PartiesRYAN et al. v. HOUSING AUTHORITY OF CITY OF NEWARK et al.
CourtUnited States State Supreme Court (New Jersey)

[Copyrighted material omitted.]

Certiorari proceeding by Julia M. Ryan and others against the Housing Authority of the City of Newark, New Jersey, a body corporate, and others, to review an order appointing condemnation commissioners.

Writ dismissed.

Argued May term, 1940, before CASE, DONGES, and HEHER, JJ.

Kanter & Kanter, of Newark (Elias A. Kanter, of Newark, of counsel), for prosecutors.

Milton R. Konvitz, of Newark (Frank H. Sommer and Samuel Roessler, both of Newark, of counsel), for defendants.

HEHER, Justice.

On March 20, 1940, the Housing Authority of the City of Newark, a body corporate and politic created under the provisions of the United States Housing Act of 1937 (42 U.S.C.A. § 1401, et seq.) and Ch. 19 of our session laws of 1938 (Pamph. L. p. 65; R.S, 55:14A-1 et seq., N.J.S.A. 55:14A-1 et seq.), presented to Circuit Court Judge Caffrey a petition, styled in the "Essex Circuit Court," averring the need of certain of prosecutors' lands for the consummation of a "public housing project for families of low income in the City of Newark," undertaken pursuant to the grants of power contained in the cited statutes, and the adoption by the Authority of a resolution reciting that it "cannot acquire" the lands "by agreement with the owner by reason of disagreement as to price" and directing the institution of condemnation proceedings under R.S.1937, 20:1-30, et seq., as amended and supplemented by Ch. 21 of the Laws of 1938 (Pamph. L. p. 92, N.J.S.A. 20:1-30, 20:1-36), and praying for the appointment of commissioners to settle compensation; and an order was thereupon made, likewise captioned in the Essex Circuit Court, appointing a time and place for a hearing thereon. Due notice was given to the landowners.

Thereupon, the landowners served notice that, on the day so fixed, they would move for the vacation of the order on the grounds (a) that the project is not a "use or purpose for which" their lands "may be taken by condemnation," since the object is "private." and not "public" in nature, and Ch. 19 of the Laws of 1938, supra, particularly section 9 thereof (Pamph.L. pp. 65, 75; R.S. 55:14A-8, N.J.S.A. 55:14A-8), is in contravention of Article I, paragraph 16, and Article IV, section VII, paragraph 8, of the State Constitution, N.J.S.A.; (b) that the petition was "legally insufficient to confer jurisdiction," in that it failed to allege that petitioner could not "acquire" the lands "by agreement with the owners for any of the reasons stated in the statute (R.S. 20:1-1, N.J.S.A. 20: 1-1);" and (c) that the recital in the resolution of the Authority appended thereto of an "offer made by" it, "of the rejection thereof, and of a counter-offer, is untruthful," as was also the recital that the lands "cannot be acquired by agreement 'by reason of disagreement as to price.'"

Judge Caffrey denied the landowners' motion, and appointed commissioners to appraise the lands and assess the damages and fix compensation.
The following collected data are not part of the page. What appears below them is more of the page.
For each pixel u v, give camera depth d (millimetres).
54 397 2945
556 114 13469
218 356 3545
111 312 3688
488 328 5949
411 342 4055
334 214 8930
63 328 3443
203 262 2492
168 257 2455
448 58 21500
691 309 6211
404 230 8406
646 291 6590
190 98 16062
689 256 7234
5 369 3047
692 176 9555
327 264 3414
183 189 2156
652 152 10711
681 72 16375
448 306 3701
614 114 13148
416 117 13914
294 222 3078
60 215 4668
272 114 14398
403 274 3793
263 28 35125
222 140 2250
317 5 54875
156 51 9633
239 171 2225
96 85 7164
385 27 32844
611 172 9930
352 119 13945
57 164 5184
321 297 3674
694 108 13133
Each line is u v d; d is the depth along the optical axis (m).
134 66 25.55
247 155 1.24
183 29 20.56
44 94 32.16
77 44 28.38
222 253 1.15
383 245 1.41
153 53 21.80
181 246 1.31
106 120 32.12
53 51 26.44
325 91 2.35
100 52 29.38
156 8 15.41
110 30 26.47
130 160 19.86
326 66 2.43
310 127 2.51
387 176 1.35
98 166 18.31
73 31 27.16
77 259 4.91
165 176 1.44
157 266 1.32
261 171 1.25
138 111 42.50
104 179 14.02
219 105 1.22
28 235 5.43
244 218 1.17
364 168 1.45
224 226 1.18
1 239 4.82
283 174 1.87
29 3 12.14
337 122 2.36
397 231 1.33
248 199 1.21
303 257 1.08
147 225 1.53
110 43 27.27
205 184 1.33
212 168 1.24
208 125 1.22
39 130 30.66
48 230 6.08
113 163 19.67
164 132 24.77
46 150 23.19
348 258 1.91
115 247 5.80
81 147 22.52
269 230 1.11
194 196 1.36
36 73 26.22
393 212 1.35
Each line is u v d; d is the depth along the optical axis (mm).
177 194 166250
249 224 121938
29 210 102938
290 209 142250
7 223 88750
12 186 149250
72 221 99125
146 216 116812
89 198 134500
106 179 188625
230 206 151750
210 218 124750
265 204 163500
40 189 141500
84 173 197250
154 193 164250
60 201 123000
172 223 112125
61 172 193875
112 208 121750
Refusing to receive testimony on the factual questions so raised, he ruled that the "application" for the appointment of commissioners "was regular on its face and the statutory requirements were fully met, as evidenced by the moving papers;" and that he was "sitting as a statutory court, and if there is any error in any of these proceedings, it should be properly raised by a writ of certiorari." The landowners then sued out this writ.

The first point made is that, in such proceedings, the landowner "is entitled to dispute, in the court where the condemnation petition is filed, the factual allegations" thereof, "and is likewise entitled to a trial of the issues thus made," and the order appointing commissioners should therefore be reversed.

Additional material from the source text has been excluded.